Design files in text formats
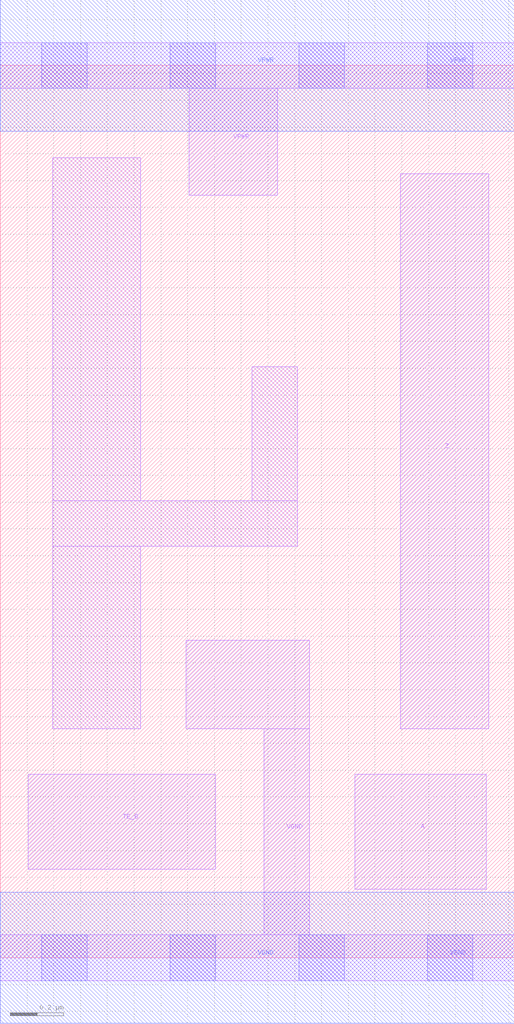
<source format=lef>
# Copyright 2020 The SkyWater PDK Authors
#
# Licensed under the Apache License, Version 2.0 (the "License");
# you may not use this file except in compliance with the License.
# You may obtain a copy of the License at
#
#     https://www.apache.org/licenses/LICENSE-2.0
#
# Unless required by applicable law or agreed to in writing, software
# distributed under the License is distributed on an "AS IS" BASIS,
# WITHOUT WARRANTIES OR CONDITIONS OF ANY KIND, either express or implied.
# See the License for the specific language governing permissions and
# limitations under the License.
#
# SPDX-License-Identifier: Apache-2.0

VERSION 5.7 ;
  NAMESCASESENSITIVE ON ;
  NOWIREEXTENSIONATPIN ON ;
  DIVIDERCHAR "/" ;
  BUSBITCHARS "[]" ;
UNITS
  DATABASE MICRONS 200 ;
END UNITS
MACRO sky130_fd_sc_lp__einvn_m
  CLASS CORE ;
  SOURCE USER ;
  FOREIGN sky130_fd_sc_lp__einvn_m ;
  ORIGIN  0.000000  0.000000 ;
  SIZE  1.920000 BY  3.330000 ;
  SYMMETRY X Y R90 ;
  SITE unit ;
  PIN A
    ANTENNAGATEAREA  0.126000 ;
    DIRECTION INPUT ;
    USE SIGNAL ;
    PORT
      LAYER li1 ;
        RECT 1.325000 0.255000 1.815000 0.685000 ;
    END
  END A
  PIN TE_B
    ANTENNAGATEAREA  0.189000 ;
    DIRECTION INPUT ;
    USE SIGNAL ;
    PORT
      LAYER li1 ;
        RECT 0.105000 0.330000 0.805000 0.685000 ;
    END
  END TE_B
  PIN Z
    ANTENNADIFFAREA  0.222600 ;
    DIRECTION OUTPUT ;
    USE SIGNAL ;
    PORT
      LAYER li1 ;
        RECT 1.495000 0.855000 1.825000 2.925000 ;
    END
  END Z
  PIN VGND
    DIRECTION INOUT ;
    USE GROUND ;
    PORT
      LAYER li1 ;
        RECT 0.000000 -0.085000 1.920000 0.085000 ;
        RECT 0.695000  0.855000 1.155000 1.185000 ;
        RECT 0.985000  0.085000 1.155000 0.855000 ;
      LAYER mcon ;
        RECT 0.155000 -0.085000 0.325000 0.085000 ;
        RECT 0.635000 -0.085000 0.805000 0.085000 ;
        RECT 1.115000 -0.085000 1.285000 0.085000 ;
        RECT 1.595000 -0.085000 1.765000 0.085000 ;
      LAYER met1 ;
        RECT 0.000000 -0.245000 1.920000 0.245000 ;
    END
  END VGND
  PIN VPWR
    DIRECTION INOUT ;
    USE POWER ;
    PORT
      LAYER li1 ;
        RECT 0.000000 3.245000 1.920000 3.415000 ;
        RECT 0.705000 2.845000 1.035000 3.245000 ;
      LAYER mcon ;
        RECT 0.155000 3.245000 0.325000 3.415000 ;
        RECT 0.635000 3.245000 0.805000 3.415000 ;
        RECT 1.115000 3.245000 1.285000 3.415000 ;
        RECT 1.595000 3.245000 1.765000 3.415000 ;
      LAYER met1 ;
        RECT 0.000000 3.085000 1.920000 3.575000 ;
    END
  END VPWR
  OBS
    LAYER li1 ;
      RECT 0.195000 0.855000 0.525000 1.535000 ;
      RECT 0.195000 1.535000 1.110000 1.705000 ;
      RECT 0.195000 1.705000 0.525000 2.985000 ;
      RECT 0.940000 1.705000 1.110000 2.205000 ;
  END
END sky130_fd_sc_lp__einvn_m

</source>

-- What you have to do --
Copy nothing but the lines from the top of the data down to the line containing "MACRO sky130_fd_sc_lp__einvn_m", and leave the pictures out.

-- Solution to the exercise --
<source format=lef>
# Copyright 2020 The SkyWater PDK Authors
#
# Licensed under the Apache License, Version 2.0 (the "License");
# you may not use this file except in compliance with the License.
# You may obtain a copy of the License at
#
#     https://www.apache.org/licenses/LICENSE-2.0
#
# Unless required by applicable law or agreed to in writing, software
# distributed under the License is distributed on an "AS IS" BASIS,
# WITHOUT WARRANTIES OR CONDITIONS OF ANY KIND, either express or implied.
# See the License for the specific language governing permissions and
# limitations under the License.
#
# SPDX-License-Identifier: Apache-2.0

VERSION 5.7 ;
  NAMESCASESENSITIVE ON ;
  NOWIREEXTENSIONATPIN ON ;
  DIVIDERCHAR "/" ;
  BUSBITCHARS "[]" ;
UNITS
  DATABASE MICRONS 200 ;
END UNITS
MACRO sky130_fd_sc_lp__einvn_m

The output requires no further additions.